YOUR TASK
When you print the records below, keep every word exact and leave out the images.

TASK INPUT
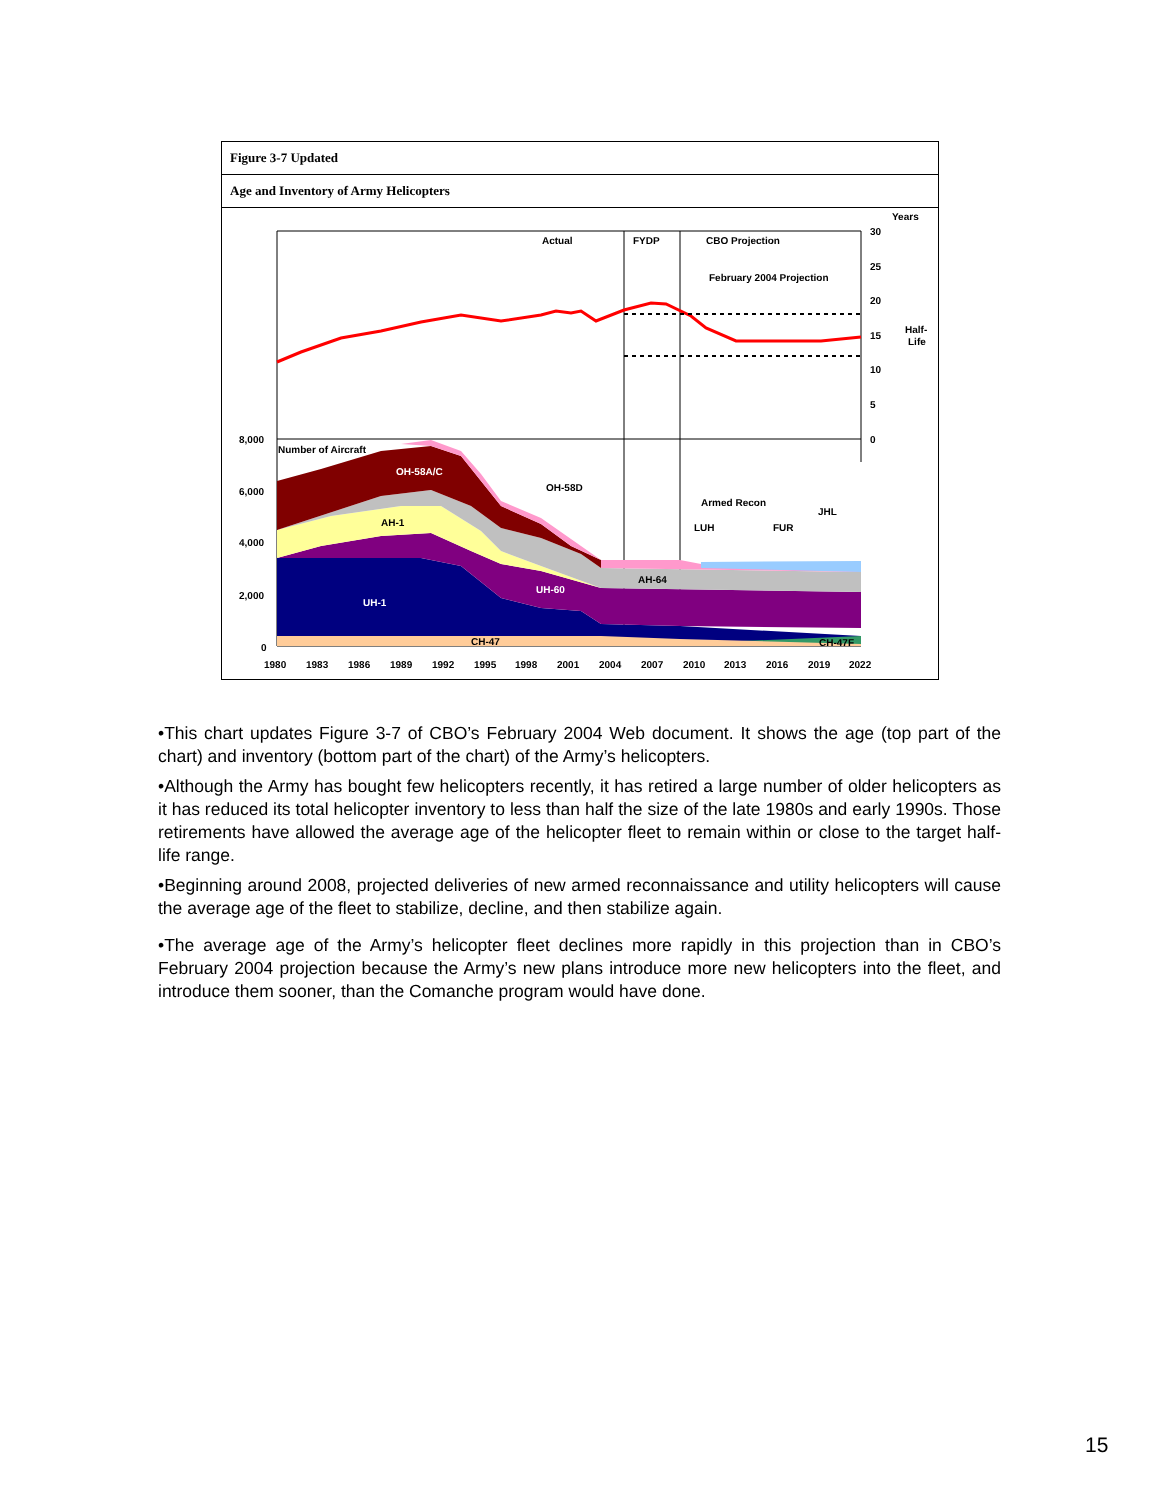Figure 3-7 Updated
Age and Inventory of Army Helicopters
Actual
FYDP
CBO Projection
February 2004 Projection
Years
30
25
20
15
10
5
0
Half-
Life
8,000
6,000
4,000
2,000
0
Number of Aircraft
OH-58A/C
OH-58D
AH-1
UH-1
UH-60
AH-64
CH-47
CH-47F
Armed Recon
LUH
FUR
JHL
1980
1983
1986
1989
1992
1995
1998
2001
2004
2007
2010
2013
2016
2019
2022
•This chart updates Figure 3-7 of CBO’s February 2004 Web document. It shows the age (top part of the chart) and inventory (bottom part of the chart) of the Army’s helicopters.
•Although the Army has bought few helicopters recently, it has retired a large number of older helicopters as it has reduced its total helicopter inventory to less than half the size of the late 1980s and early 1990s. Those retirements have allowed the average age of the helicopter fleet to remain within or close to the target half-life range.
•Beginning around 2008, projected deliveries of new armed reconnaissance and utility helicopters will cause the average age of the fleet to stabilize, decline, and then stabilize again.
•The average age of the Army’s helicopter fleet declines more rapidly in this projection than in CBO’s February 2004 projection because the Army’s new plans introduce more new helicopters into the fleet, and introduce them sooner, than the Comanche program would have done.
15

OUTPUT
Figure 3-7 Updated
Age and Inventory of Army Helicopters
Actual
FYDP
CBO Projection
February 2004 Projection
Years
30
25
20
15
10
5
0
Half-
Life
8,000
6,000
4,000
2,000
0
Number of Aircraft
OH-58A/C
OH-58D
AH-1
UH-1
UH-60
AH-64
CH-47
CH-47F
Armed Recon
LUH
FUR
JHL
1980
1983
1986
1989
1992
1995
1998
2001
2004
2007
2010
2013
2016
2019
2022
•This chart updates Figure 3-7 of CBO’s February 2004 Web document. It shows the age (top part of the chart) and inventory (bottom part of the chart) of the Army’s helicopters.
•Although the Army has bought few helicopters recently, it has retired a large number of older helicopters as it has reduced its total helicopter inventory to less than half the size of the late 1980s and early 1990s. Those retirements have allowed the average age of the helicopter fleet to remain within or close to the target half-life range.
•Beginning around 2008, projected deliveries of new armed reconnaissance and utility helicopters will cause the average age of the fleet to stabilize, decline, and then stabilize again.
•The average age of the Army’s helicopter fleet declines more rapidly in this projection than in CBO’s February 2004 projection because the Army’s new plans introduce more new helicopters into the fleet, and introduce them sooner, than the Comanche program would have done.
15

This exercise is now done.